There have been a few such times in my life when I recalled those six words.  One was when my last child left home for college.  As a parent, you are more excited than you can image to see your children grow.  You gave your child wings.  They are ready to emerge from the cocoon, to fly.  You couldn't be happier for them.  You know this day will never come again. That they are gone for good. Forever.

You hold that moment in a special place in your heart.
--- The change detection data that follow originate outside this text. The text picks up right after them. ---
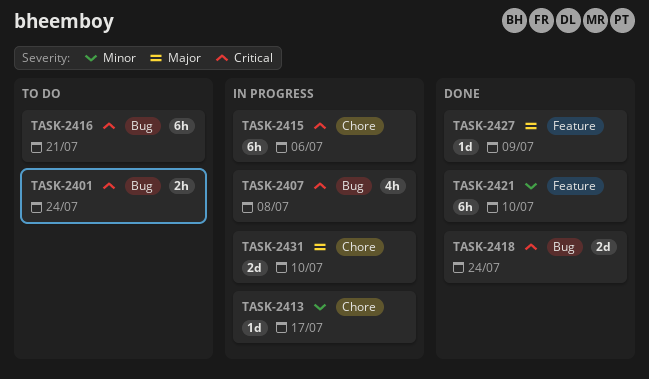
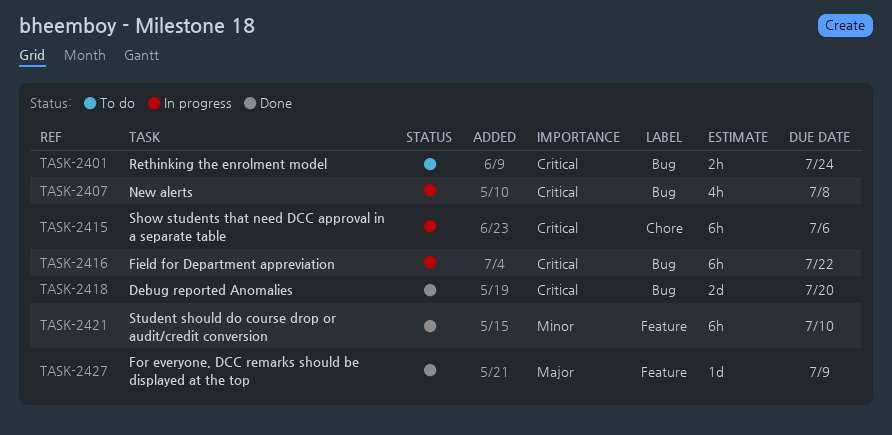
TASK-2413: present -> none
TASK-2416, status: To do -> In progress
TASK-2416, due: Jul 21 -> Jul 22
TASK-2418, due: Jul 24 -> Jul 20
TASK-2431: present -> none

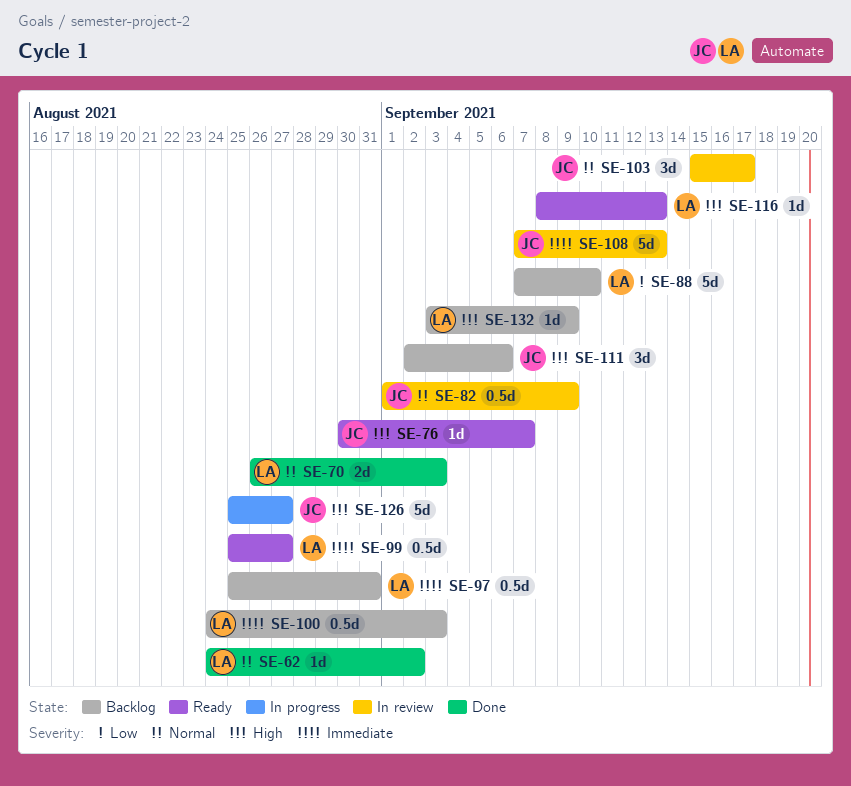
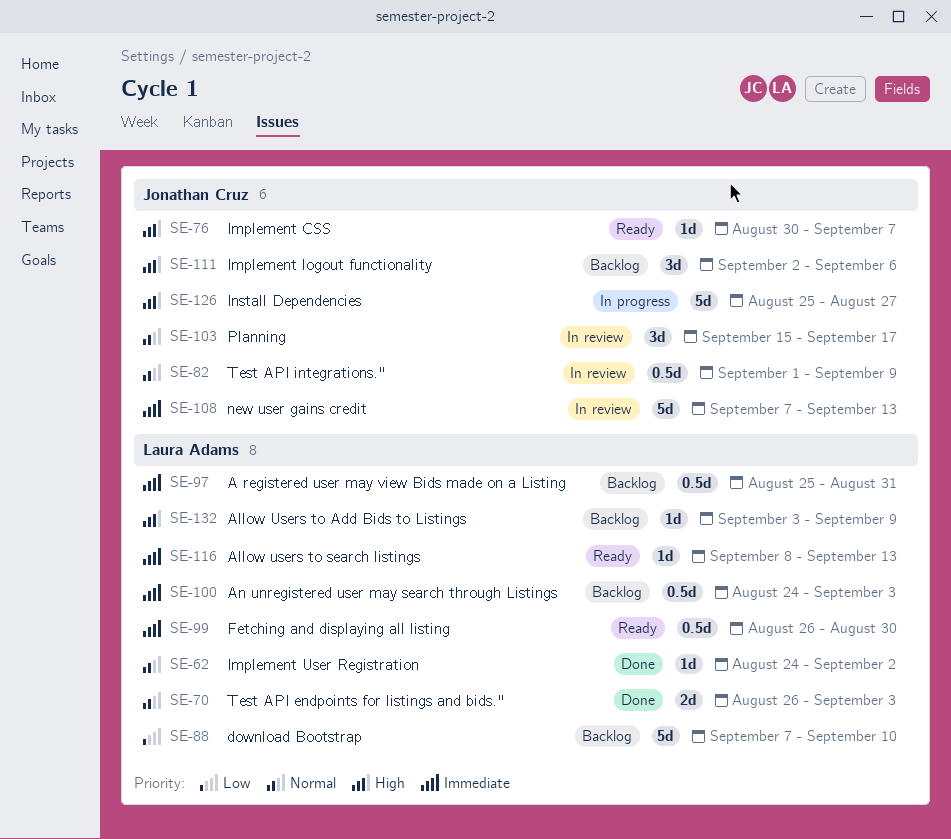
SE-99, start: Aug 25 -> Aug 26
SE-99, due: Aug 27 -> Aug 30
SE-116, priority: High -> Immediate

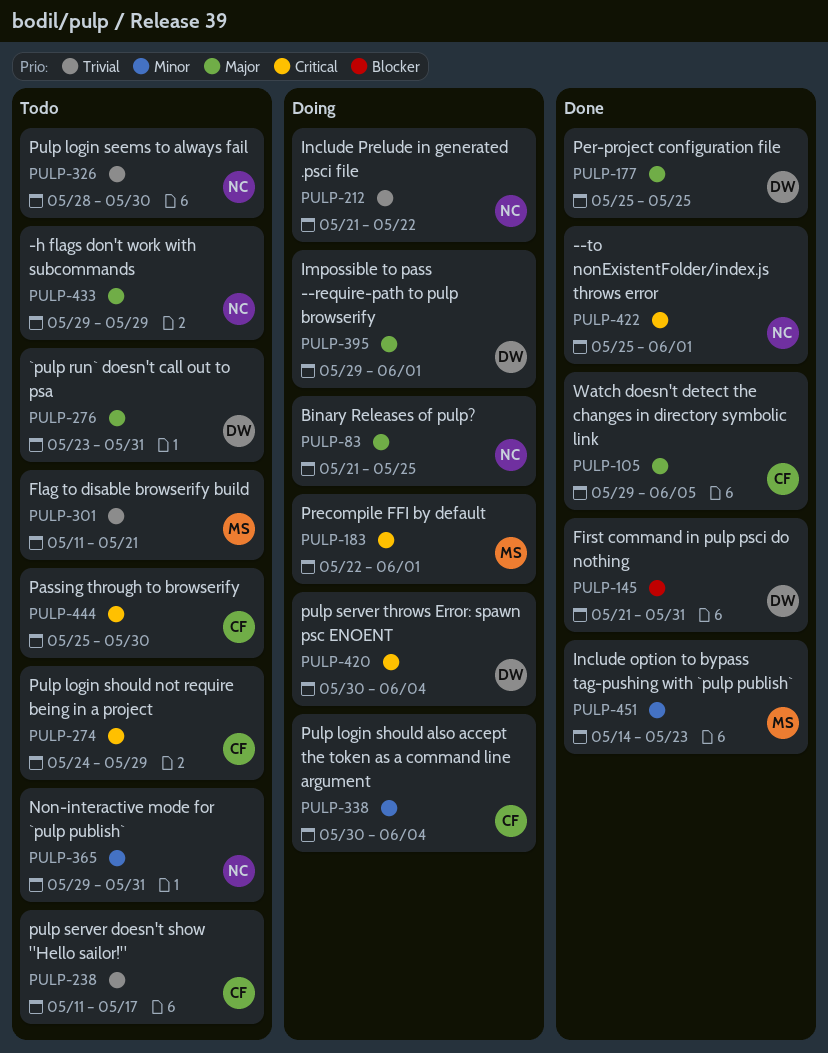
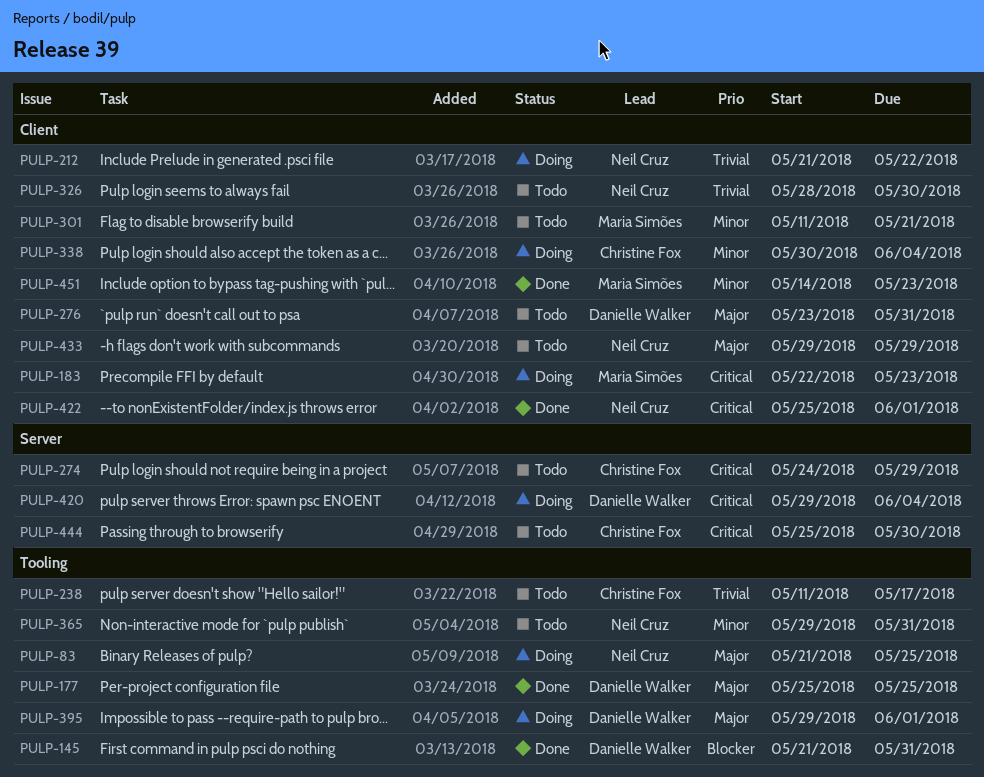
PULP-105: present -> none
PULP-183, due: Jun 1 -> May 23
PULP-301, priority: Trivial -> Minor
PULP-420, start: May 30 -> May 29

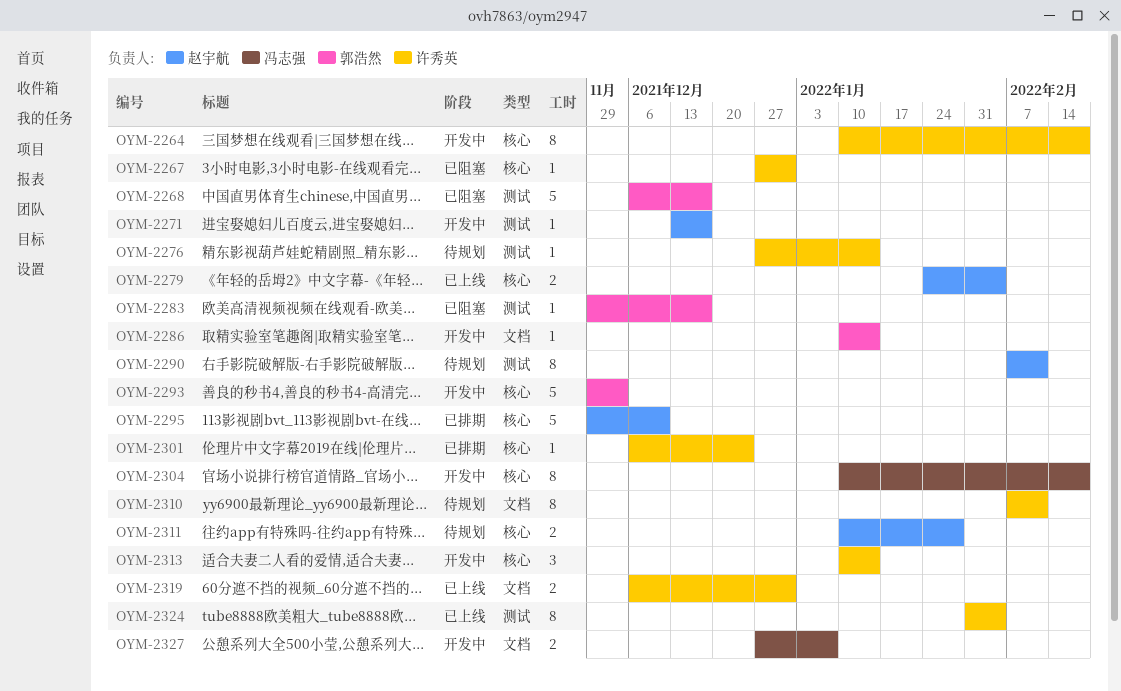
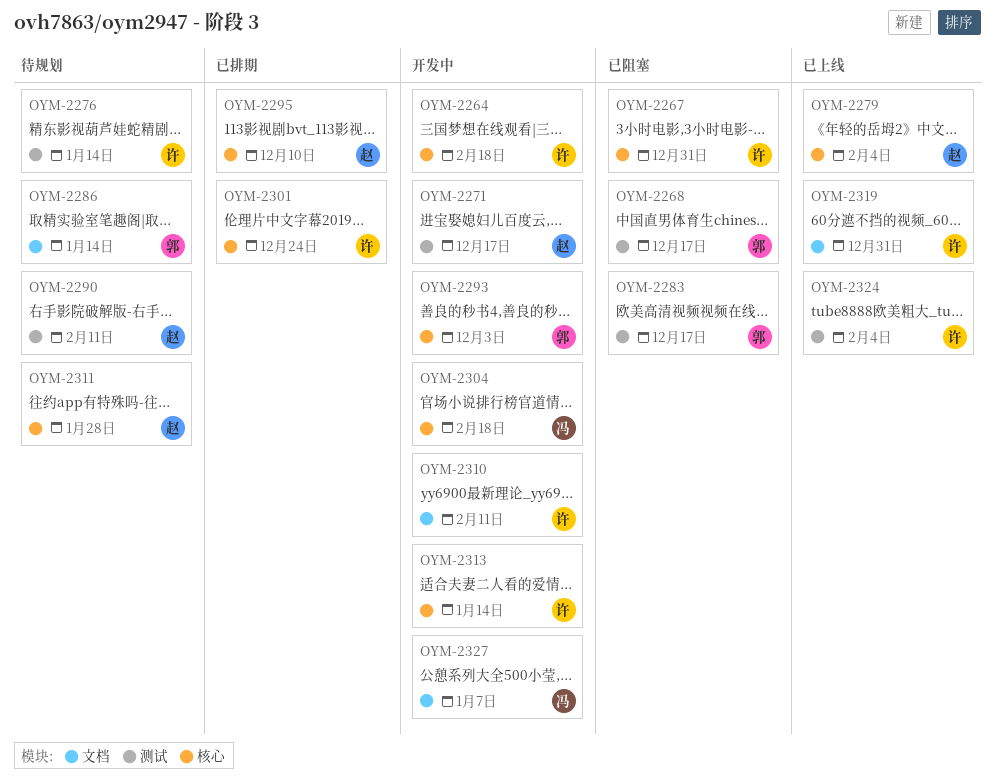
OYM-2286, status: 开发中 -> 待规划
OYM-2310, status: 待规划 -> 开发中

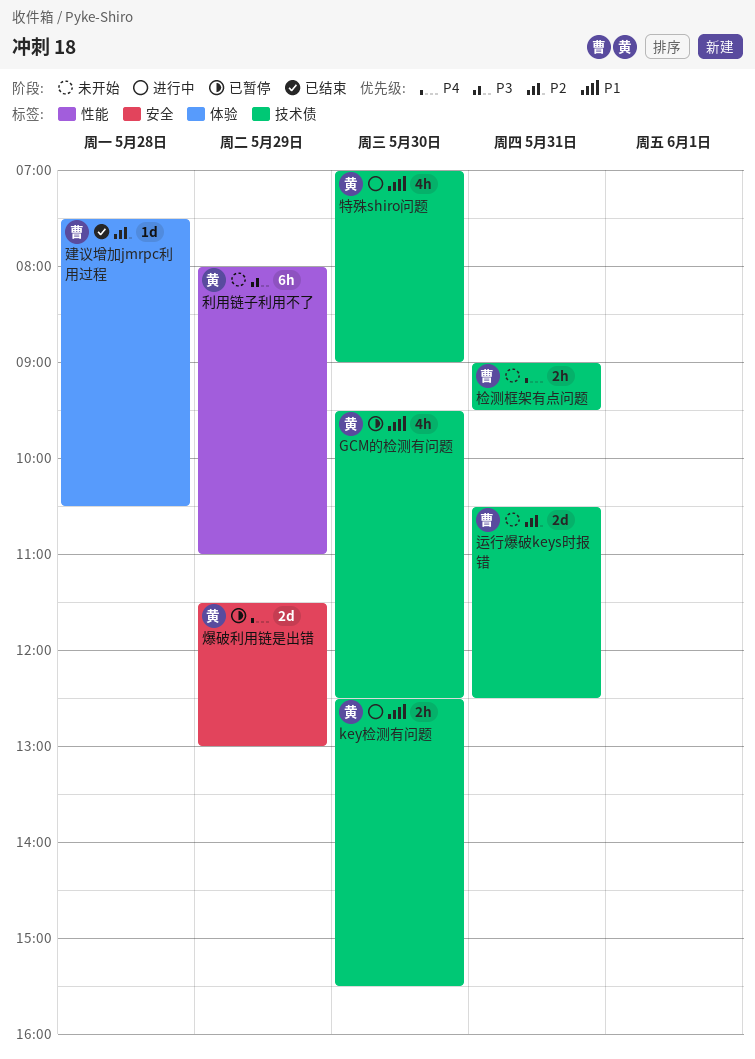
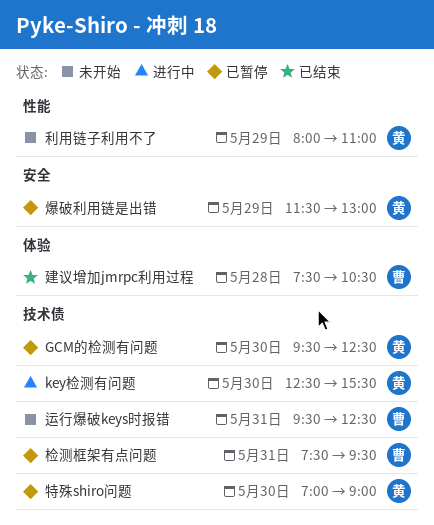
检测框架有点问题, status: 未开始 -> 已暂停
检测框架有点问题, begins: 09:00 -> 07:30
特殊shiro问题, status: 进行中 -> 已暂停
运行爆破keys时报错, begins: 10:30 -> 09:30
You are thrilled about their growth; they are everything a parent could hope for.  Kind, motivated, bright.

The other time I uttered the six words was when I left my marriage.  When I summoned the courage to speak the words outloud,  there was no turning back.

My son was twenty three and going to south America with the Peace Corps.  I had moved out of our family home two years before.  He's been gone for a year living his dream.  My daughter has just graduated from college.  She was moving to Boston to get away from the pressure she felt when her father and I ended our twenty-eight year marriage.   I wasn't going to be a place holder anymore.  Waiting for my husband to atttain all his degrees and certificates.  Waiting for my beloved children to take their flights.  It was time to live my own dream.  I was going to live in the Great Smoky Mountains of western North Carolina.

It was the first time in my life when I took a leap.  Alone.




Tuesday, January 15, 2019

Friends

Friends.  That is one of the most dear words to my heart.  This past weekend, I watched as my two granddaughters interacted.  They are three and five.  The five year old has always been very protective of the three year old.  Teaching, nurturing, protecting.

But the cutest, most dear moment happened when they got in a wooden toddler bicycle.  The two year old sat in front with her feet on the wheel bar.  The five year old sat behind her holding her in place and moving from room to room.  Both girls were barefooted.

As their Nana, I was imagining what it would be like in a few years when they both could ride their bicycles together.  The older one would pedal with the younger one sitting on the handlebars.

Both parents and this Nana would hope for the best while the girl cousins had a blast outfitting in helmets and shoes.

It just doesn't get any cuter than this.